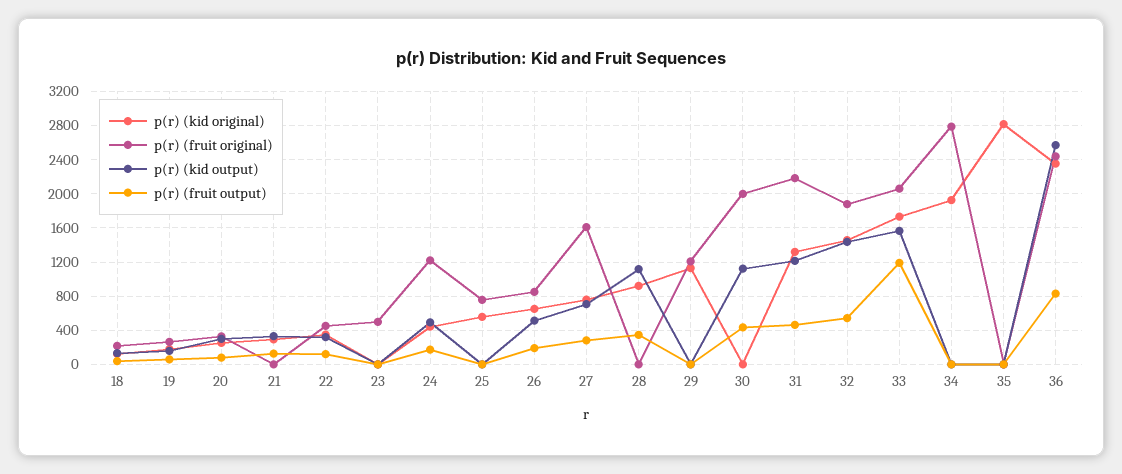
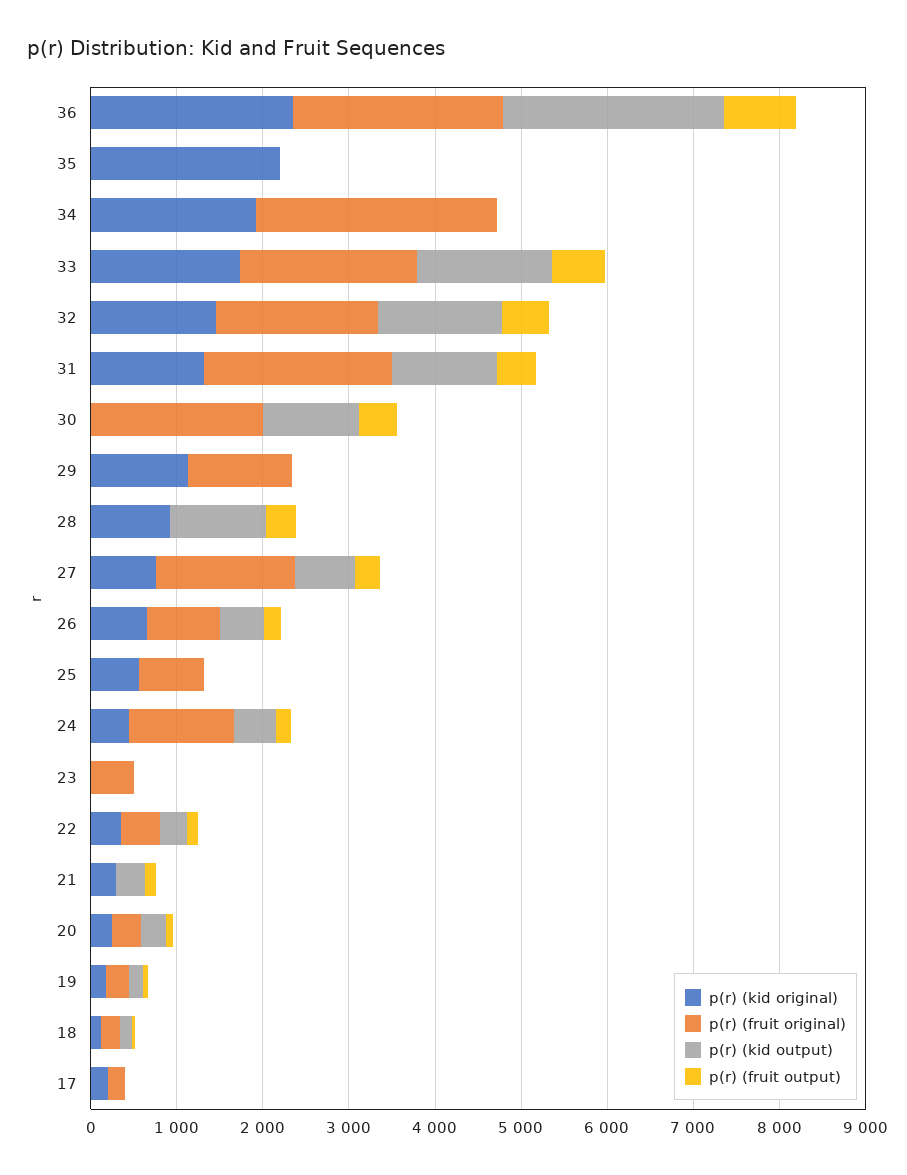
p(r) (fruit output), 33: 1200 -> 600
p(r) (kid original), 35: 2800 -> 2200
p(r) (kid original), 17: none -> 200
p(r) (fruit original), 17: none -> 200
p(r) (kid output), 17: none -> 0
p(r) (fruit output), 17: none -> 0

▬▬▬

WHAT IS NEEDED:
An exact copy of the data is required, with the pictures excluded.

SOLUTION FOR THIS EXERCISE:
p(r) (fruit output), 33: 1200 -> 600
p(r) (kid original), 35: 2800 -> 2200
p(r) (kid original), 17: none -> 200
p(r) (fruit original), 17: none -> 200
p(r) (kid output), 17: none -> 0
p(r) (fruit output), 17: none -> 0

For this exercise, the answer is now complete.